チームで仕事に取り組むとき、メンバーの「やる気」を引き出せているかどうかということはとても重要です。特にメンバーに成長してもらいたいと思っているときには、メンバー自身の動機が重要になってきます。そうしたチャレンジは他人から言われてやるものではありませんし、自発的に取り組まなければ本人の成長にはつながりません。

「できないから、やりたくない!」と新しい仕事を断る部下。一見使えない部下を、使える部下にするのが、上司の仕事です。“ダメ部下”の烙印を押す前に、質問の力で、部下の不安感を取り除きましょう。

では、そもそも人が「やる気になる」ときと「やる気にならない」ときの差はいったい何なのでしょうか? 前回の連載第4回「指示待ち部下の“やる気”を引き出す方法」(http://woman.president.jp/articles/-/619)で、はこの点について、「自分と目の前の物事が関係あると思えるか否か」が重要だとお伝えしました。さらに言えば、「自分ができると思えるか否か」が人のやる気を左右します。つまり人は、あることを「できる」と思えればやる気になり、「できない」と思えばやる気が下がってしまうのです。

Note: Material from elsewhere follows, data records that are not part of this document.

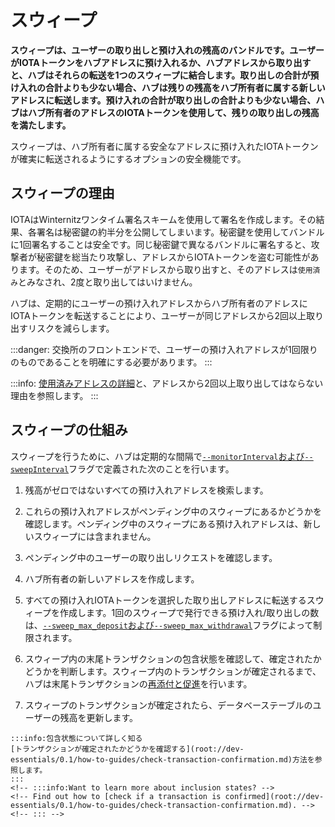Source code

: # スウィープ
<!-- # Sweeps -->

**スウィープは、ユーザーの取り出しと預け入れの残高のバンドルです。ユーザーがIOTAトークンをハブアドレスに預け入れるか、ハブアドレスから取り出すと、ハブはそれらの転送を1つのスウィープに結合します。取り出しの合計が預け入れの合計よりも少ない場合、ハブは残りの残高をハブ所有者に属する新しいアドレスに転送します。預け入れの合計が取り出しの合計よりも少ない場合、ハブはハブ所有者のアドレスのIOTAトークンを使用して、残りの取り出しの残高を満たします。**
<!-- **A sweep is a bundle that balances users' withdrawals and deposits. When users deposit IOTA tokens into a Hub address or when users withdraw them from one, Hub combines those transfers into a sweep. If the total amount of withdrawals is less than the total amount of deposits, then Hub transfers the remaining balance to a new address that belongs to the Hub owner. If the total amount of deposits is less than the total amount of withdrawals, Hub uses the tokens in the Hub owner's addresses to fulfill the remaining withdrawal balance.** -->

スウィープは、ハブ所有者に属する安全なアドレスに預け入れたIOTAトークンが確実に転送されるようにするオプションの安全機能です。
<!-- Sweeps are an optional safety feature that ensures that deposited tokens are transferred to a secure address that belongs to the Hub owner. -->

## スウィープの理由
<!-- ## The reason for sweeps -->

IOTAはWinternitzワンタイム署名スキームを使用して署名を作成します。その結果、各署名は秘密鍵の約半分を公開してしまいます。秘密鍵を使用してバンドルに1回署名することは安全です。同じ秘密鍵で異なるバンドルに署名すると、攻撃者が秘密鍵を総当たり攻撃し、アドレスからIOTAトークンを盗む可能性があります。そのため、ユーザーがアドレスから取り出すと、そのアドレスは`使用済み`とみなされ、2度と取り出してはいけません。
<!-- IOTA uses the Winternitz one-time signature scheme to create signatures. As a result, each signature exposes around half of the private key. Signing a bundle once with the a private key is safe. Signing a different bundle with the same private key may allow attackers to brute force the private key and steal IOTA tokens from the address. So, when a user withdraws from an address, that address is considered 'spent' and must never be withdrawn from again. -->

ハブは、定期的にユーザーの預け入れアドレスからハブ所有者のアドレスにIOTAトークンを転送することにより、ユーザーが同じアドレスから2回以上取り出すリスクを減らします。
<!-- Hub reduces the risk of a user withdrawing from the same address more than once by transferring IOTA tokens from users' deposit addresses to a Hub owner's address at regular intervals. -->

:::danger:
交換所のフロントエンドで、ユーザーの預け入れアドレスが1回限りのものであることを明確にする必要があります。
:::
<!-- :::danger: -->
<!-- You must make it clear on the exchange frontend that users' deposit addresses are for one-time use. -->
<!-- ::: -->

:::info:
[使用済みアドレスの詳細](root://dev-essentials/0.1/concepts/addresses-and-signatures.md#address-reuse)と、アドレスから2回以上取り出してはならない理由を参照します。
:::
<!-- :::info: -->
<!-- [Discover the details about spent addresses](root://dev-essentials/0.1/concepts/addresses-and-signatures.md#address-reuse) and why you must never withdraw from an address more than once. -->
<!-- ::: -->

## スウィープの仕組み
<!-- ## How sweeps work -->

スウィープを行うために、ハブは定期的な間隔で[`--monitorInterval`および`--sweepInterval`](../references/command-line-flags.md#monitorInterval)フラグで定義された次のことを行います。
<!-- To do a sweep, Hub does the following at regular intervals that are defined by the [`--monitorInterval` and `--sweepInterval`](../references/command-line-flags.md#monitorInterval) flags: -->

1. 残高がゼロではないすべての預け入れアドレスを検索します。
  <!-- 1. Find all deposit address that have a non-zero balance -->

2. これらの預け入れアドレスがペンディング中のスウィープにあるかどうかを確認します。ペンディング中のスウィープにある預け入れアドレスは、新しいスウィープには含まれません。
  <!-- 2. Check whether those deposit addresses are in any pending sweeps. Any deposit addresses that are in pending sweeps aren't included in a new sweep. -->

3. ペンディング中のユーザーの取り出しリクエストを確認します。
  <!-- 3. Check for pending user withdrawal requests -->

4. ハブ所有者の新しいアドレスを作成します。
  <!-- 4. Create a new address for the Hub owner -->

5. すべての預け入れIOTAトークンを選択した取り出しアドレスに転送するスウィープを作成します。1回のスウィープで発行できる預け入れ/取り出しの数は、[`--sweep_max_deposit`および`--sweep_max_withdrawal`](../references/command-line-flags.md#sweepLimits)フラグによって制限されます。
  <!-- 5. Create a sweep that transfers any deposited IOTA tokens to the chosen withdrawal addresses. The number of deposits and withdrawals that can be issued in a single sweep is limited by the [`--sweep_max_deposit` and `--sweep_max_withdrawal`](../references/command-line-flags.md#sweepLimits) flags. -->

6. スウィープ内の末尾トランザクションの包含状態を確認して、確定されたかどうかを判断します。スウィープ内のトランザクションが確定されるまで、ハブは末尾トランザクションの[再添付と促進](root://dev-essentials/0.1/concepts/reattach-rebroadcast-promote.md)を行います。
  <!-- 6. Check the inclusion state of the tail transaction in the sweep to determine if it's been confirmed. Hub [reattaches and promotes](root://dev-essentials/0.1/concepts/reattach-rebroadcast-promote.md) the tail transaction until the transactions in the sweep are confirmed. -->

7. スウィープのトランザクションが確定されたら、データベーステーブルのユーザーの残高を更新します。
  <!-- 7. Update the users' balances in the database tables when the transactions in the sweep are confirmed -->

    :::info:包含状態について詳しく知る
    [トランザクションが確定されたかどうかを確認する](root://dev-essentials/0.1/how-to-guides/check-transaction-confirmation.md)方法を参照します。
    :::
    <!-- :::info:Want to learn more about inclusion states? -->
    <!-- Find out how to [check if a transaction is confirmed](root://dev-essentials/0.1/how-to-guides/check-transaction-confirmation.md). -->
    <!-- ::: -->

たとえば、過去に一度でもやった経験があることは「できた」ことが分かっているので何度でも挑戦する気になれますが、初めて取り組むときには「できるかどうか分からない」ので思わず足踏みをしてしまいます。しかしいつまでも足踏みをしていては、永遠にできるようにはなりません。ですから重要なのは「できる」と本人が思えること、そしてその「できる」という思いをバネに実際に取り組み、「できた」という経験を積み重ねていくことです。それでは、どうやったら人は「できる」と思えるのでしょうか?